А чувства меркнут, покрываются туманом. Все, что происходит, — как будто не с тобою, вдали. Не живешь, а смотришь сны, к которым почти равнодушен. Лишь редкие сцены прорывают пелену, и вот они-то чувствуются особенно остро, как ножом по нервам…
Эрвин рыдал над трупом собаки. Счастье, что никто не видел этого. Какой бред! Каждый день умирают люди, а тут — собака…
Она шлепнулась с неба, брошенная камнеметом. Уже несколько дней Красный Серп слал осажденным северянам подарки из гниющего мяса. Чаще были трупы людей, реже — животных. Он рассчитывал вызвать хворь, а также деморализовать гарнизон. Одно дело, когда с неба падают камни, другое — куски мертвецов. Эрвина вот проняла собака. Мохнатая рыжая дворняга, попорченная крысами. От жалости душа выворачивалась наизнанку…
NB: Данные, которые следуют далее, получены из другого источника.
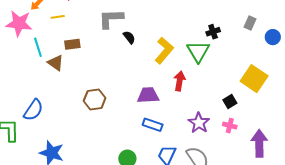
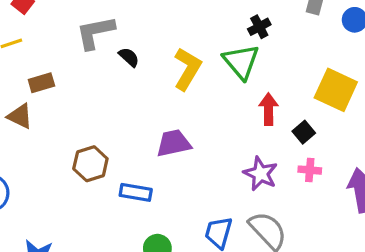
red arrow: (180, 81) -> (269, 109), moved
blue rectangle: (153, 125) -> (136, 192), moved

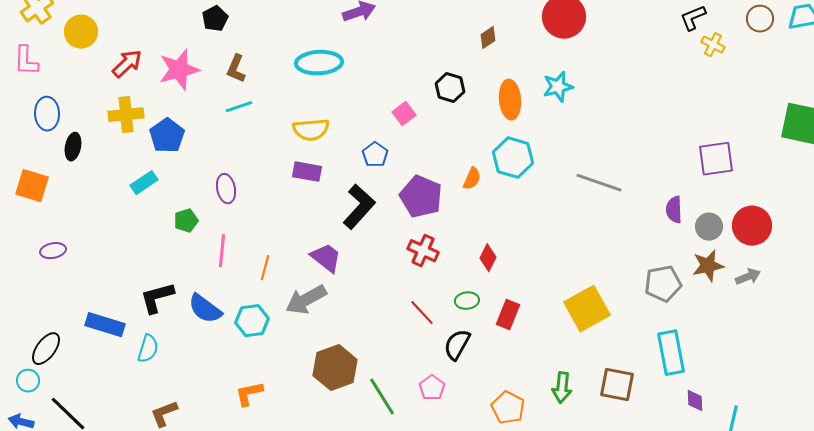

А гибель кайра Хэммонда Эрвин почему-то принял спокойно. Прямое попадание из катапульты снесло зубец стены, за которым стоял кайр. Его швырнуло на землю и расплющило камнями. Когда Эрвин подошел, Хэммонд был без сознания, но еще дышал. Кто-то сказал об ударе милосердия. Эрвин обнажил клинок и вогнал в сердце воина. Тот перестал дышать. Вот и все. Туман бесчувствия, взгляд со стороны. Это — не со мною происходит. Собака — реальность, да. А это — сон…
Усталость творит странные вещи.
От усталости Эрвин начал совершать ошибки. Первою были дворцовые слуги: не стоило отпускать их. После пожара в лазарете им нельзя было доверять, а держать взаперти стало слишком накладно: кто-то должен стеречь их, кто-то еще — носить воду и пищу. Нельзя тратить воинов на эту чушь. Эрвин приказал казнить десятерых слуг, которых считал виновниками пожара, а остальных распустил по домам. Позже подумал: стоило перебить всех. Выйдя в город, слуги, конечно, рассказали врагу и о милосердии Ориджина, и о том, как утомлены его солдаты. Ни того, ни другого врагу слышать не следовало.
Другой раз Эрвин ошибся, когда Ханай замерз. Свежий лед выглядел хрупким, и Эрвин исключал возможность наступления по реке. Однако Бэкфилд нашел пятерых смельчаков с искровым оружием, которые проползли по льду под мостом, забрались в надвратную башню и, убив часовых, попытались опустить мост. К счастью, искровая сила была отключена, и механизмы моста не сработали. Другие часовые заметили возню в башне и разобрались с лазутчиками. Но ошибка стоила Эрвину четверых воинов.